Secondly, “Jeb-onomics” will most likely fail to move the needle on economic growth, especially toward his arguably fantastical goal of four percent per year. While his tax policy claims to further this goal, the efficacy of his proposals are dubious, as they place too much faith in tax cuts for the wealthy. A nonpartisan group called Citizens for Tax Justice reported that more than half of the overall tax cut will go to the top one percent of earners. Also, Jeb’s plan eliminates the so-called death tax, which curbs the establishment of a self-perpetuating elite. Maybe if Jeb wanted to avoid frustrating campaign battles with trust-fund babies claiming to be shrewd businessmen (cough, Trump), he would rethink his position on this issue. All of this signals that the Bush family’s faith in trickle-down economics has yet to fade. The Bush tax cuts of the previous administration illustrated that cutting taxes on the wealthy is not a serious option for sparking fantastic economic growth. It doesn’t hold up in theory, and it doesn’t hold up in practice. Most importantly, Jeb touts that four percent growth will help boost wages for millions of Americans who haven’t seen a raise in years. However, he fails to understand that although the economy has grown for much of the past thirty years, wages have remained stagnant during that time frame, and nearly all of the new income generated in recent years has flowed to the top one percent of earners. The one percent will benefit greatly from Jeb’s tax plan, but the average American isn’t likely to see much of an improvement.

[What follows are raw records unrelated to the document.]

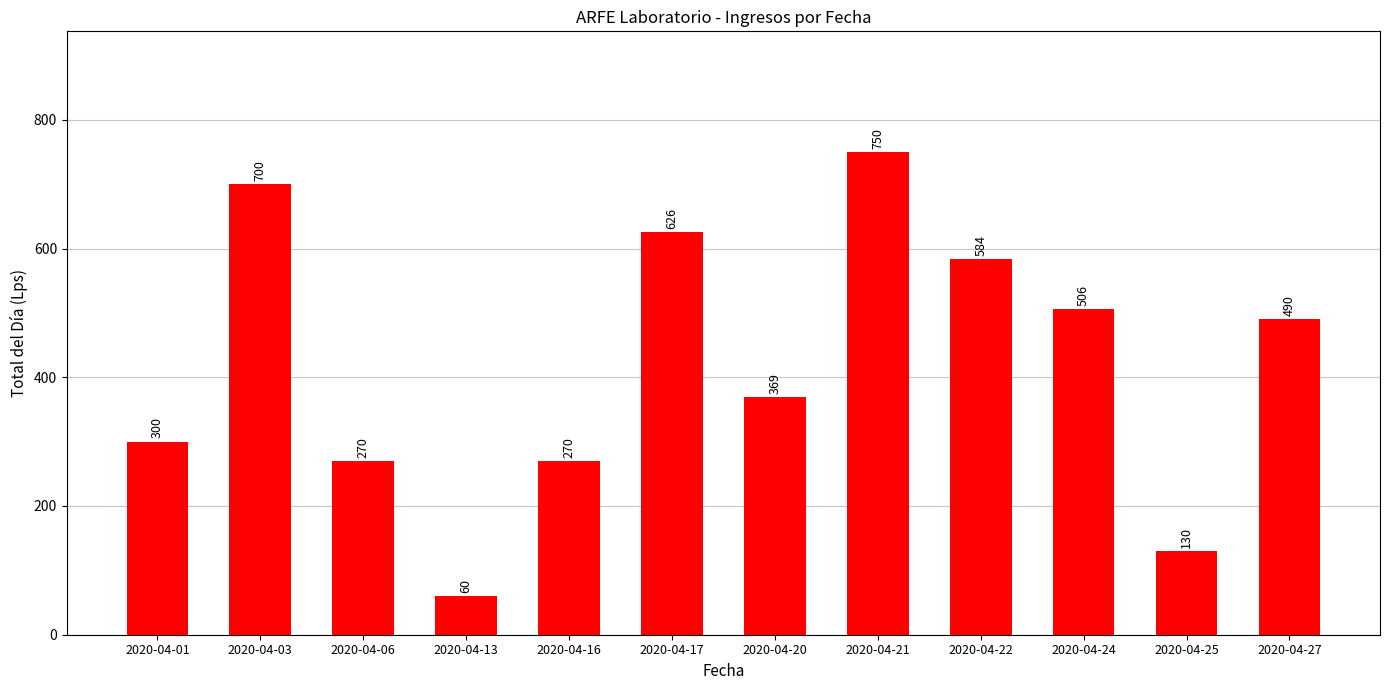

What is the ratio of the value at 2020-04-22 to the value at 2020-04-01?

1.9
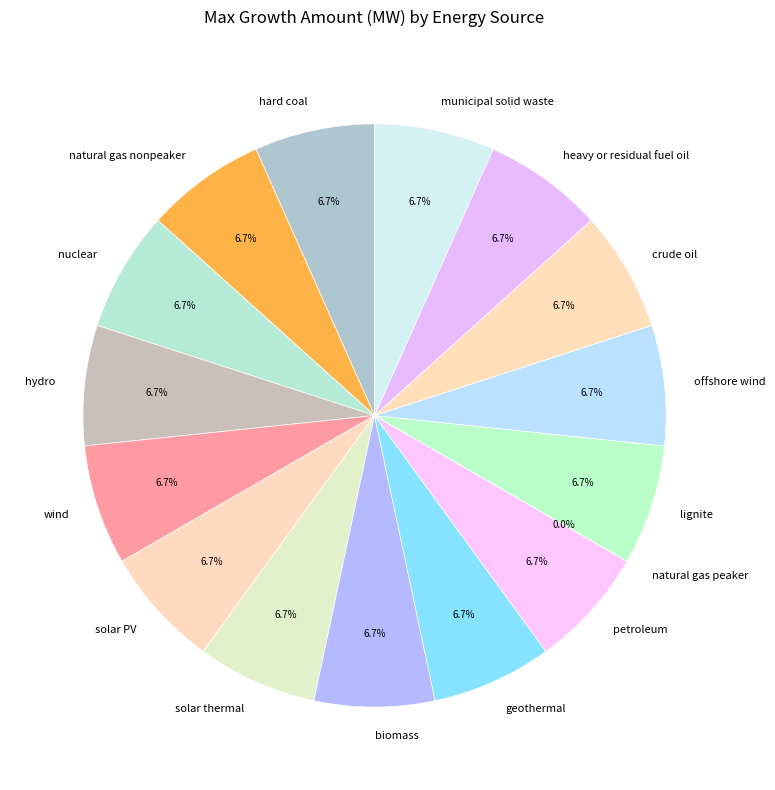

Which category has the smallest portion of the pie?

natural gas peaker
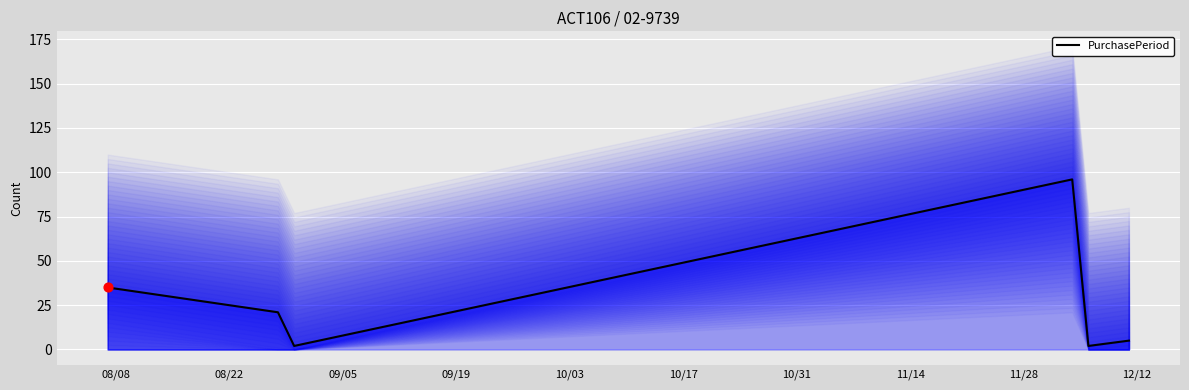

What is the maximum value for PurchasePeriod?

96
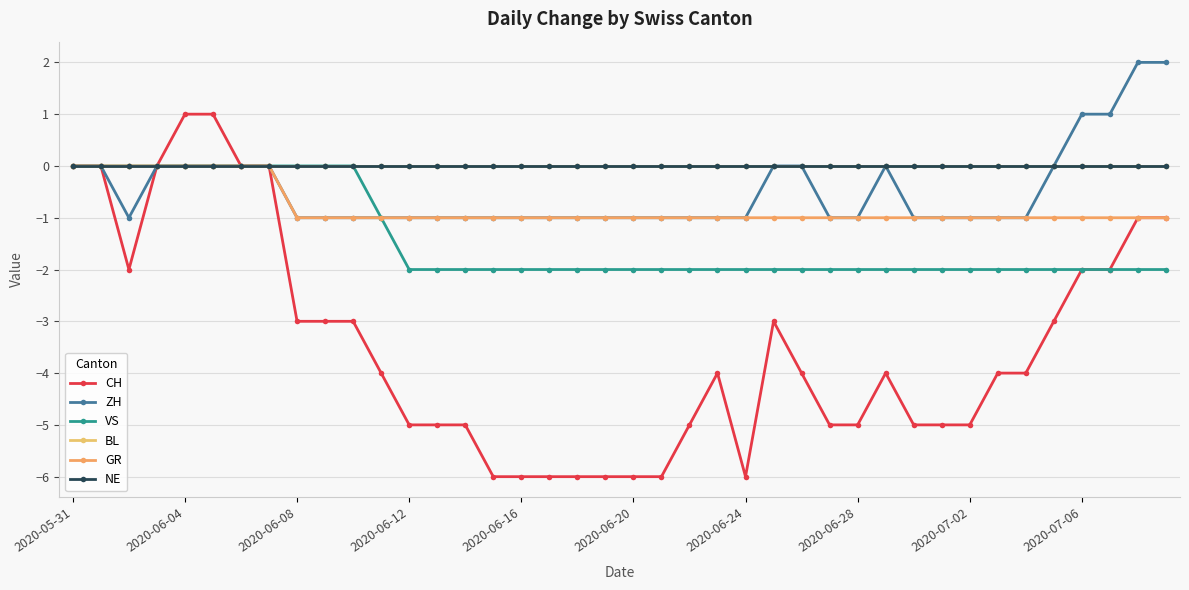

True or false: BL and VS intersect in this chart.

False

While Jeb’s tax plan is, as a whole, foolish, a few notable proposals are pleasing to the sober-minded among us. One such proposal is to expand the Earned Income Tax Credit for childless workers.  Not only would such an expansion result in lower taxes on our poorest citizens, it would incentivize unemployed workers to find jobs, since the marginal benefit of a small yet steady paycheck would increase as a result of a reduced tax burden on such work.  Another smart idea in Jeb’s plan is the proposal to close the carried interest loophole, which currently lines the pockets of Wall Street bankers while doing little for the common good. Additionally, Jeb’s premise of simplifying the tax code and removing costly special-interest deductions has found bipartisan support. President Obama himself has supported lowering the corporate tax rate under the condition of removing deductions that heavily favor certain sectors (e.g. finance) over others.

Ultimately, Jeb Bush does not share the same vision for the future as I do. I envision an America where every citizen has access to quality health care, where no child faces food insecurity, and where anyone seeking a college education can find access to it.  Jeb’s plan does not get us there, but neither does it achieve its own, conservative goals.  Instead, the American people will be left to watch the birds from a distance.